Texto del ejercicio —
Pasó al zorro del Principito, cuando le enseñó lo que era la amistad. “Si me dices, por ejemplo, que vendrás a las 4—, le dijo—, yo seré feliz desde las 3.” Ésa es la fe, y ésa es la esperanza, la valentía de confiar en el amor, y seguir viendo al horizonte aguardando la hora en que vuelva a salir el sol; añorando el momento en que lontananza, asome primero una silueta, luego un rostro, después una mirada y una sonrisa y, finalmente, unos brazos ansiosos que se abren y vienen a nuestro encuentro; el momento en que la espera se rompe en llanto de puro júbilo, y todas las palabras, una a una, humildemente se hacen a lado porque ni todas juntas, ni bailando ni cantando, pueden expresar la música que hace latir el corazón.

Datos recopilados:
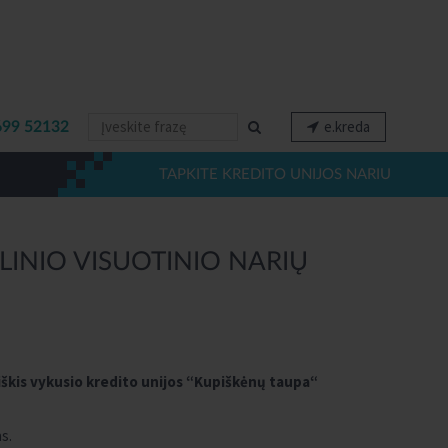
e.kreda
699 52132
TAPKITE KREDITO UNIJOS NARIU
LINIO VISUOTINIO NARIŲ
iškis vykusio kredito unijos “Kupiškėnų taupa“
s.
==
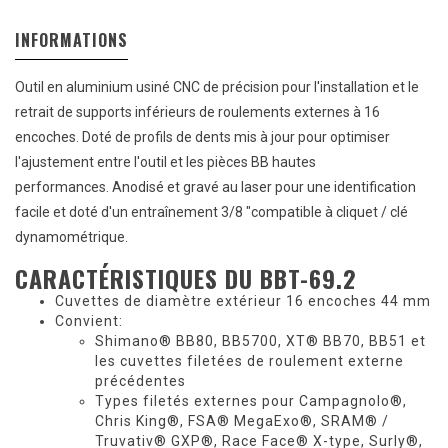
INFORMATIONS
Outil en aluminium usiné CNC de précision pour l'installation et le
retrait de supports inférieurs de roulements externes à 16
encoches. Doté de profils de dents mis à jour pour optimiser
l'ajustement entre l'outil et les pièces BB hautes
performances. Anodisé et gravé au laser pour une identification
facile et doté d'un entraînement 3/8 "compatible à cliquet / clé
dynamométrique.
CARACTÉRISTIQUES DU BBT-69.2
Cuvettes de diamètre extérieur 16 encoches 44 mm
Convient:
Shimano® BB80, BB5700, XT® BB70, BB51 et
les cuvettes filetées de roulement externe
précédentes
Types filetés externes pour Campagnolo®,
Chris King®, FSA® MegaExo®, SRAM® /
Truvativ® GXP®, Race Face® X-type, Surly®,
* * *
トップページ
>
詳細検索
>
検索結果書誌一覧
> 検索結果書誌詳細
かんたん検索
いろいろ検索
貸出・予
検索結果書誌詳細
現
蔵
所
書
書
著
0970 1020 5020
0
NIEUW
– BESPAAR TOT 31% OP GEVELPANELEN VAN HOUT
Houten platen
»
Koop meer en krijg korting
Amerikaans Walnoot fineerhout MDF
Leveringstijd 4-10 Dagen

Tarea —
Contesta estas preguntas según el fragmento sobre el zorro del Principito.
1. ¿Qué le enseñó el zorro al Principito?
2. Según lo que dice el zorro, ¿desde qué hora sería feliz si le dijeran que vendrían a las 4?
3. ¿En qué se rompe la espera en el momento del encuentro?

Respuesta —
1. Le enseñó lo que era la amistad.
2. Desde las 3.
3. Se rompe en llanto de puro júbilo.